===== Material shown =====

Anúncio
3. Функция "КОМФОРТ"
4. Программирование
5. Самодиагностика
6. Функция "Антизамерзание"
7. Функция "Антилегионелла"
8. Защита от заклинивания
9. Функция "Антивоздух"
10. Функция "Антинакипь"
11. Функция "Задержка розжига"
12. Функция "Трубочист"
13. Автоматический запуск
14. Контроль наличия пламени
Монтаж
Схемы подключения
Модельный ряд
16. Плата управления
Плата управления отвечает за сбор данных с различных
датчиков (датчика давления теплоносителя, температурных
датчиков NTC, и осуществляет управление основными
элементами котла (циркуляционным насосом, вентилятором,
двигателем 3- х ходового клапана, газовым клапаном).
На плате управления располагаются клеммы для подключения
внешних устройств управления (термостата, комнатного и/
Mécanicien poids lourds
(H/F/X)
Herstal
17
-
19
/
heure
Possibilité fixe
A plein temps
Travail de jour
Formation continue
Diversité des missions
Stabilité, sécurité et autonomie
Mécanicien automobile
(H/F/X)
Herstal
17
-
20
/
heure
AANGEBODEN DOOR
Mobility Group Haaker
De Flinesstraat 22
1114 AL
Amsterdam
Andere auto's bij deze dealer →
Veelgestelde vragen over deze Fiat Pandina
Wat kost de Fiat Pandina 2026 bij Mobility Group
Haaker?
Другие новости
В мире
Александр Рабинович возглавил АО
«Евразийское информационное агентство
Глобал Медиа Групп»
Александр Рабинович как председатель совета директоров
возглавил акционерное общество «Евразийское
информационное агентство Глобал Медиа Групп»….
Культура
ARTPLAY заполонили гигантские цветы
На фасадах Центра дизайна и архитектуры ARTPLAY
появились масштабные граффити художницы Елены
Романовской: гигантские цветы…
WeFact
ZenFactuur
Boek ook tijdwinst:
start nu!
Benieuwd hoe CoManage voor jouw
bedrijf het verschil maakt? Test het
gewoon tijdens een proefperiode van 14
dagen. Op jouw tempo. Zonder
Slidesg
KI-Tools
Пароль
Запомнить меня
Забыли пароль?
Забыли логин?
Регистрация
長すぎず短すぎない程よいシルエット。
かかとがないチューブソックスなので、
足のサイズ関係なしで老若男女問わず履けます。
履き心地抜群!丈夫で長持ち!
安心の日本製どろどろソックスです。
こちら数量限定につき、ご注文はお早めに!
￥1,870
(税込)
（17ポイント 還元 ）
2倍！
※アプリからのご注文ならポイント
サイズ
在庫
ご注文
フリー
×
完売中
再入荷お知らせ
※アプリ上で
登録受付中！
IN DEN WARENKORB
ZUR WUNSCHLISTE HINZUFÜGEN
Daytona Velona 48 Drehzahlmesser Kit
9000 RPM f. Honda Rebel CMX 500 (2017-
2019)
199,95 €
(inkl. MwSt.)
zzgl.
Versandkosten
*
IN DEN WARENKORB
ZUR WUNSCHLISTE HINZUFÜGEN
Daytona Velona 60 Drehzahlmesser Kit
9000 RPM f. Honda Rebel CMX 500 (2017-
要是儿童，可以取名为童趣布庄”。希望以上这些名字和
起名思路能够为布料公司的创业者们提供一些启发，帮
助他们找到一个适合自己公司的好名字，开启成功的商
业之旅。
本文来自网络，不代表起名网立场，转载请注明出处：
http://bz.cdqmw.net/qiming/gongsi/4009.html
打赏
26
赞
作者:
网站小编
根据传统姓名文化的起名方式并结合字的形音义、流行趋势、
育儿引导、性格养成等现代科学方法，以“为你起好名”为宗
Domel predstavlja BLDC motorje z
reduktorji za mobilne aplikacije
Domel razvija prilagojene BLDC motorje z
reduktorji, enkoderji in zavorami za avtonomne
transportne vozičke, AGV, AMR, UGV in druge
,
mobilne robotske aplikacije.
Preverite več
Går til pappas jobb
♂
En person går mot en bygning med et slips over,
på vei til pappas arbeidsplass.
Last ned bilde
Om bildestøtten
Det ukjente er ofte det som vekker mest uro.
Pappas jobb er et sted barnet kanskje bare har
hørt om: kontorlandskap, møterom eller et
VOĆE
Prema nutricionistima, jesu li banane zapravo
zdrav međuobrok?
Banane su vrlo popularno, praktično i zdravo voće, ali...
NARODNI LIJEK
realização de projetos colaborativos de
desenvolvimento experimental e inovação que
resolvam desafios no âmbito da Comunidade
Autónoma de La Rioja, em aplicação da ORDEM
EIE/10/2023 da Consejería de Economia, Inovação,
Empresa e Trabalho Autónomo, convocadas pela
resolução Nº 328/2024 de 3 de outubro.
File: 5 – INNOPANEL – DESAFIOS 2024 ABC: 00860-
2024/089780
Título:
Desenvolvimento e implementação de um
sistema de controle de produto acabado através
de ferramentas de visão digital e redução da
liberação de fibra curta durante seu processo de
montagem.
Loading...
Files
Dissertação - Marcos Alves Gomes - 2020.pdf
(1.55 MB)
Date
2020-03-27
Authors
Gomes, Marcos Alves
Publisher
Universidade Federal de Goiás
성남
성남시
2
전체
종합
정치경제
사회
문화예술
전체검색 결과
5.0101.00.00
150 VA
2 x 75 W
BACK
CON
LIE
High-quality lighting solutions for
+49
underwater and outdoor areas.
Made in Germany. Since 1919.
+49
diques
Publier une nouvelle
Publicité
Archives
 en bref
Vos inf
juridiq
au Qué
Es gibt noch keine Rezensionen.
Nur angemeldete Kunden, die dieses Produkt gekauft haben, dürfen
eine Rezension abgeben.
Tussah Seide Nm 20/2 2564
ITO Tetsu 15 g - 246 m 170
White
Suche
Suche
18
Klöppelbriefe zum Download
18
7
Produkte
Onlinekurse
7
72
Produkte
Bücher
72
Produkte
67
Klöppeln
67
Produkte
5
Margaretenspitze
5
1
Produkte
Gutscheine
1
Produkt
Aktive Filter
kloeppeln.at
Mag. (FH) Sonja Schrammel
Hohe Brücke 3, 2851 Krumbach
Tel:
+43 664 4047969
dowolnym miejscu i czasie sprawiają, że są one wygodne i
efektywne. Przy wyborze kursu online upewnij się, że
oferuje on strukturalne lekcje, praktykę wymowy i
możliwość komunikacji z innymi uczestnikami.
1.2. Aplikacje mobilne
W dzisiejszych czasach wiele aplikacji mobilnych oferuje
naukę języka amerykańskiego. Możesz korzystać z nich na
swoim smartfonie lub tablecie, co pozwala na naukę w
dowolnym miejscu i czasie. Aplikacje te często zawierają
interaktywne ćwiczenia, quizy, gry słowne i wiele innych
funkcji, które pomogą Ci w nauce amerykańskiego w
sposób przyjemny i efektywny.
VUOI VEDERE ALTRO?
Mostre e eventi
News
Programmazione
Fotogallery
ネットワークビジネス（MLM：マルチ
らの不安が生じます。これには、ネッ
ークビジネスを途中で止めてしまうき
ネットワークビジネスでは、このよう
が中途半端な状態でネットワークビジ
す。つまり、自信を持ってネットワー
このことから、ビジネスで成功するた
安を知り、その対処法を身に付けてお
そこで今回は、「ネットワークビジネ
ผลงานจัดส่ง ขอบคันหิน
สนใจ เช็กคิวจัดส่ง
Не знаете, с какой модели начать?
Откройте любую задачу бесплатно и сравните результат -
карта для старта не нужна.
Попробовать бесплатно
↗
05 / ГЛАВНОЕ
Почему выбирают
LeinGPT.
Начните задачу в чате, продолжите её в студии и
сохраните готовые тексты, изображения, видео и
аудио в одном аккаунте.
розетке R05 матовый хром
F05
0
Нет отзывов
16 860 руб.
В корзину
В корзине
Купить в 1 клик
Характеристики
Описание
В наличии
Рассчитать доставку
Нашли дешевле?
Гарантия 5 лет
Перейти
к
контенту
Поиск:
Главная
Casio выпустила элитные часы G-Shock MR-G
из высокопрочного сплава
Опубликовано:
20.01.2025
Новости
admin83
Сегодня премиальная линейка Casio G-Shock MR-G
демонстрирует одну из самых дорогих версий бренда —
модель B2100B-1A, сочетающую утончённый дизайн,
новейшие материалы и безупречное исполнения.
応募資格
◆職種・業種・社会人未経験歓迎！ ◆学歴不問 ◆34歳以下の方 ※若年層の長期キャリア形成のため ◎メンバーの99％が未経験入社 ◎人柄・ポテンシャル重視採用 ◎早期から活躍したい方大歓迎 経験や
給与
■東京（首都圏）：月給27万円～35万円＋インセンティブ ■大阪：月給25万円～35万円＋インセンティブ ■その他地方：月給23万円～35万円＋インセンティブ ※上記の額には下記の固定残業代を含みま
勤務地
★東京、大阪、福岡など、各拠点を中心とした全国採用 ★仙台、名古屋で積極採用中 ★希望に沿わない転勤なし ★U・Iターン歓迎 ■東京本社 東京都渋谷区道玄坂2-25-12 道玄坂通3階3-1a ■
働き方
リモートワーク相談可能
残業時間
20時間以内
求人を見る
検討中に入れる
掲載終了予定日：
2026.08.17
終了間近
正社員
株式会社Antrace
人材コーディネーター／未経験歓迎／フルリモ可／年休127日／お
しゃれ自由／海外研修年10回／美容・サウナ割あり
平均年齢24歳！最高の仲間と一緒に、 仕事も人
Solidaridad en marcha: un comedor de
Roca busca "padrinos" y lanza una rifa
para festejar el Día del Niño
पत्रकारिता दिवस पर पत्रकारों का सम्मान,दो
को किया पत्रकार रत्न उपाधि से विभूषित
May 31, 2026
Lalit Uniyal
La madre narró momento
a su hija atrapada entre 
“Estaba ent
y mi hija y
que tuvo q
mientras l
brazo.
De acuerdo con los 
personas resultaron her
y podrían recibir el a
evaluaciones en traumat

=====

• _Exercise details_: Locate the word "Fiat" in the entries, and copy every line where it is found.

• _Solution for this problem_:
Veelgestelde vragen over deze Fiat Pandina
Wat kost de Fiat Pandina 2026 bij Mobility Group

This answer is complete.